In regards to my interfaith marriage, I decided a long time ago that when I die, my husband and/or his family can go ahead and have me sealed to him posthumously. They know that I disapprove of work for the dead but they still want to do it. I don’t believe in it anyway, so I figure there’s little point in trying to insist that they not do it after I’m gone.
My husband has indicated that he’s not a big fan of the notion of having more than one wife in the next life and has been adamant that he would never, ever get sealed to a woman who isn’t me. The other day I gave him this scenario: “I die tomorrow, making you a 27 year-old single father with a 2 year-old daughter. You have my work done and have me sealed to you within the next year. Then you fall in love with a young LDS woman who’s never been married. You’re great together, she’s a good stepmother to your daughter, and she’s okay with being eternal wife #2. What would you do?” He groaned and admitted that in that scenario, he’d probably get sealed—but he really doesn’t want there to be a second eternal wife.

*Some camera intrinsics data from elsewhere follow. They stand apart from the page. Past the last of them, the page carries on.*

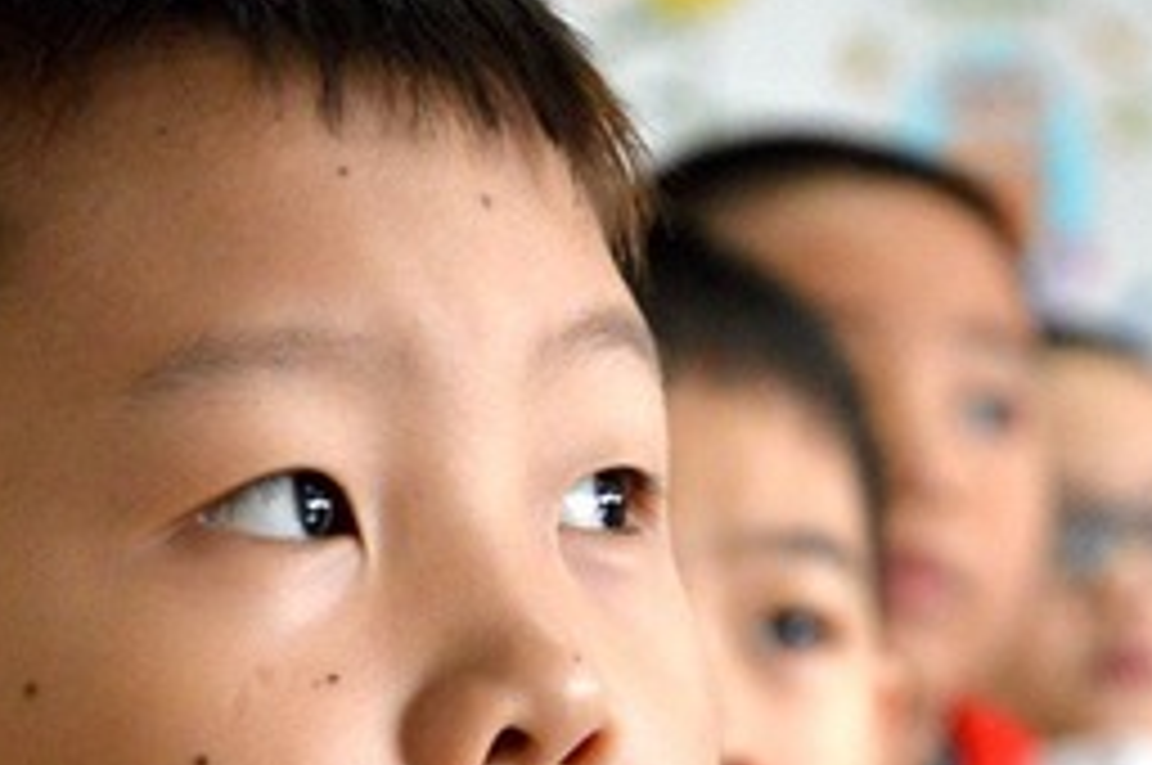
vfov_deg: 5.2
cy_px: 655
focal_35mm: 264
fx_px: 8443
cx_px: 760
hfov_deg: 7.8
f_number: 5.3
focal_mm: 75
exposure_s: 1/60
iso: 2800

I gave him another scenario. He dies young. I eventually re-marry another LDS guy (we all know I have a thing)1 and spend the rest of my life with LDS husband #2. He dies, then before I die my LDS relatives want to know which husband to seal me to. I have the option of being sealed to both.
Again, my husband groaned and stated that he really didn’t want to have to share me with anyone. Fair enough; I don’t fault him for feeling that way.
So, the question is: eternal polygamy (both polygyny and polyandry). How do you feel about it? Can you see yourself having other wives or husbands in the next life? Can you see your spouse having other wives or husbands? What would you do if your current spouse died and you had the option of being sealed to a second person? If you’re a woman, you can either pretend that the church’s current policy allows you to be sealed to multiple people while alive, or you can speculate on which spouse you’d eternally jettison under the current standards. If you’re not LDS, pretend.
If eternal marriage were true, I would only be able to accept two possible scenarios for it:
(1) All people (male and female) must choose one and only one spouse to be sealed to.
(2) All people (male and female) can be sealed to every spouse they had whom they loved.
I could never accept the current practice where men can be sealed to multiple wives but women essentially must choose one man. To borrow a phrase from Kaimi Wenger, that’s “patriarchal bull[crap].”
Scenario #1 seems unattractive since it means people would have to choose among possible multiple living spouses whom they loved. But if Scenario #2 were the case, that would mean that a man could have four eternal wives, each of whom in turn could have four eternal husbands, and so on and so forth. Fair enough, but doesn’t that seem more like group marriage than polygamy?
Eternal marriage seems like a bit of a mess. I confess, it kind of makes me glad that I’m only planning on being married to God as part of the Church as a whole in the next life.
1 Katie Langston speculated on Facebook a few weeks ago that I like LDS guys so much because they’re technically off-limits to me as an evangelical, so I get “all the benefits of falling for a bad boy but in an actual good boy.” A very good theory! Alternatively, she also suggested that (a) I’m “drawn to the super-charged turbo power of the priesthood and [I] don’t even know it” or (b) I secretly love weird-looking white underwear. These theories are not as good, but they are far more entertaining.